Senior ML Infrastructure Engineer (PyTorch, Kubernetes, GPU Training)
Short Job Description
We are seeking a Senior ML Infrastructure Engineer to design and scale the infrastructure powering large-scale machine learning training workloads. In this role, you'll build high-performance GPU training platforms, optimize distributed training pipelines, and improve the developer experience for ML researchers.
Responsibilities:
- Design and scale distributed ML training infrastructure for large GPU clusters.

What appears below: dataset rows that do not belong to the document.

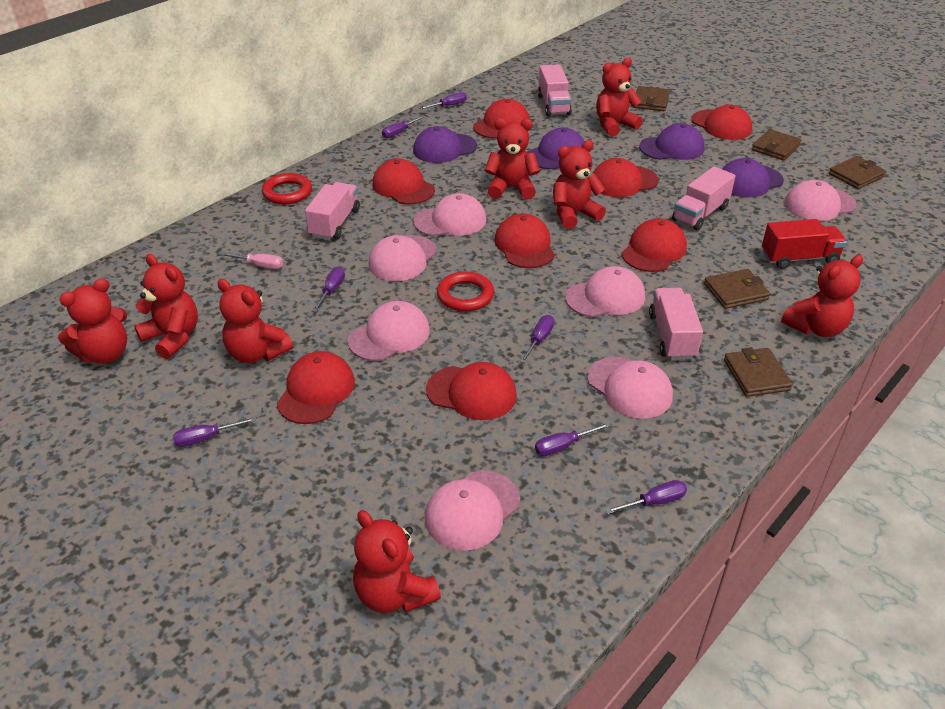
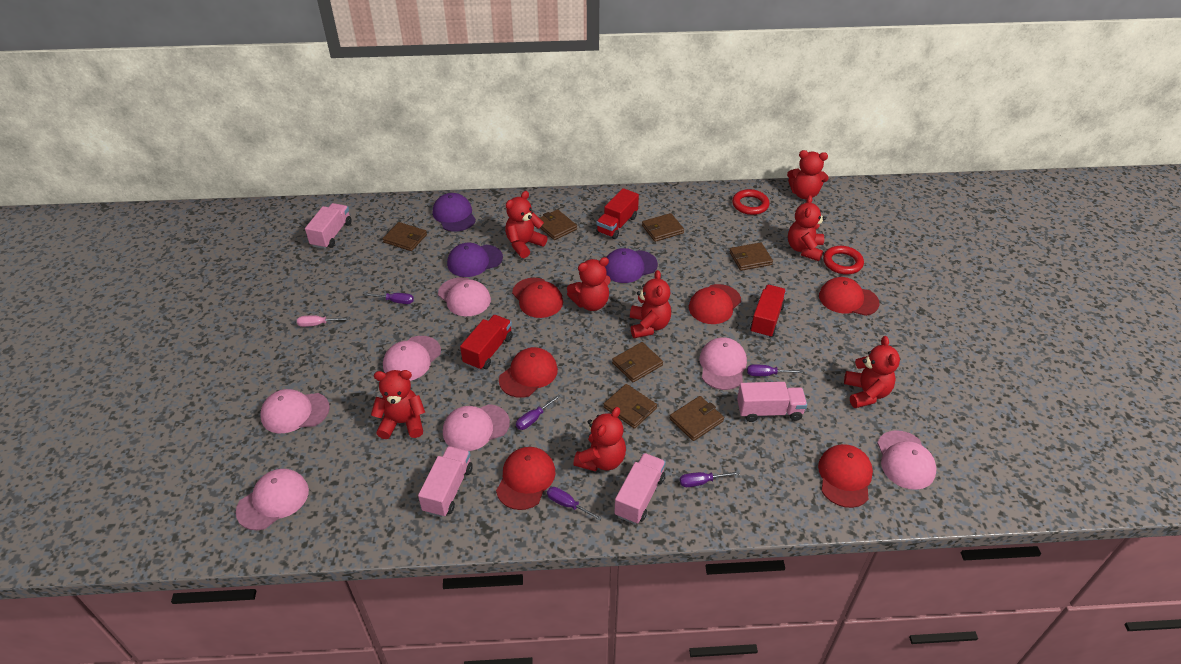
brown wallet: 5 -> 7
purple cap: 4 -> 3
purple screwdriver: 7 -> 5
red cap: 8 -> 6
red truck: 1 -> 3

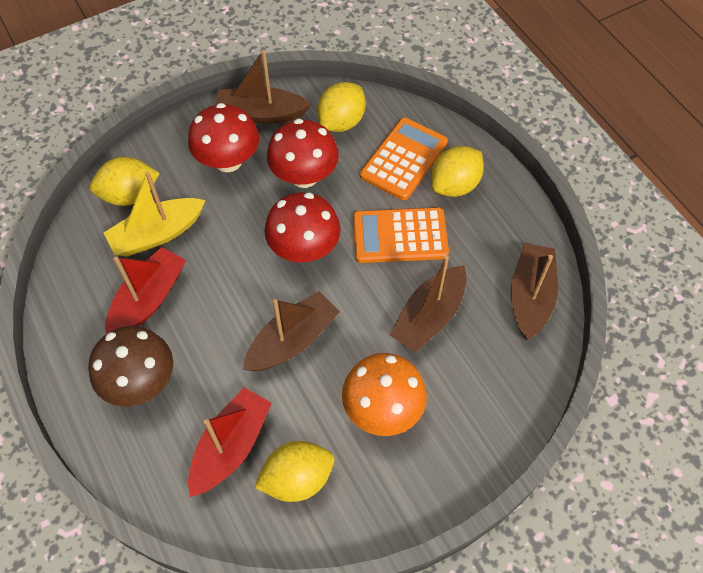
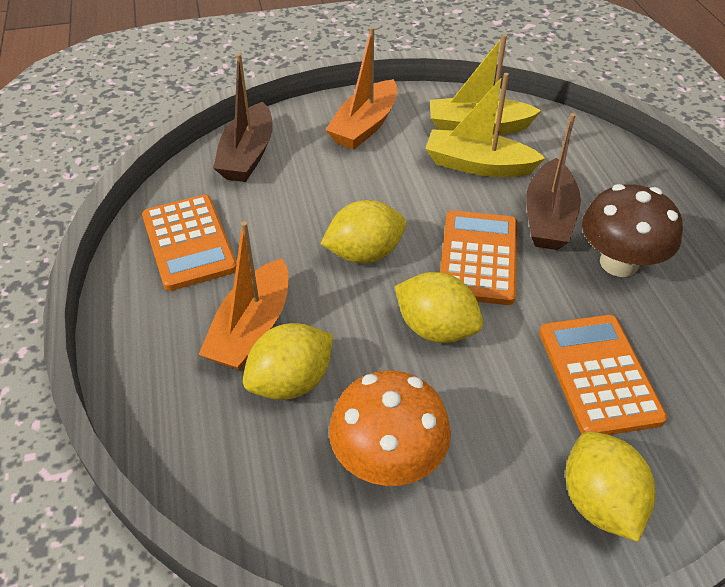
brown boat: 4 -> 2
orange boat: 0 -> 2
orange calculator: 2 -> 3
red boat: 2 -> 0
red mushroom: 3 -> 0
yellow boat: 1 -> 2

- Build and optimize training pipelines using PyTorch, DeepSpeed, and distributed training frameworks.
- Develop and maintain job scheduling systems using Kubernetes and/or SLURM.
- Create high-throughput data pipelines for large-scale multimodal datasets.
- Optimize GPU utilization, memory efficiency, and overall system performance.
- Build low-latency inference pipelines for production ML deployments.
Required Skills:
- 7+ years of experience in ML Infrastructure, HPC, or Distributed Systems.
- Strong experience with PyTorch, DeepSpeed, FSDP, ZeRO, or similar distributed training frameworks.
- Hands-on experience with Kubernetes, cloud platforms (AWS/Google Cloud Platform), and containerized environments.
- Strong understanding of distributed systems, GPU optimization, NCCL, memory management, and performance tuning.
- Experience building scalable ML infrastructure from development through production.
Location: Redwood City, CA (On-site)
Employment Type: Full-Time
Nice to Have:
- Experience with multimodal AI, robotics data pipelines, Triton, TensorRT, custom ML kernels, or ML compiler/runtime optimization.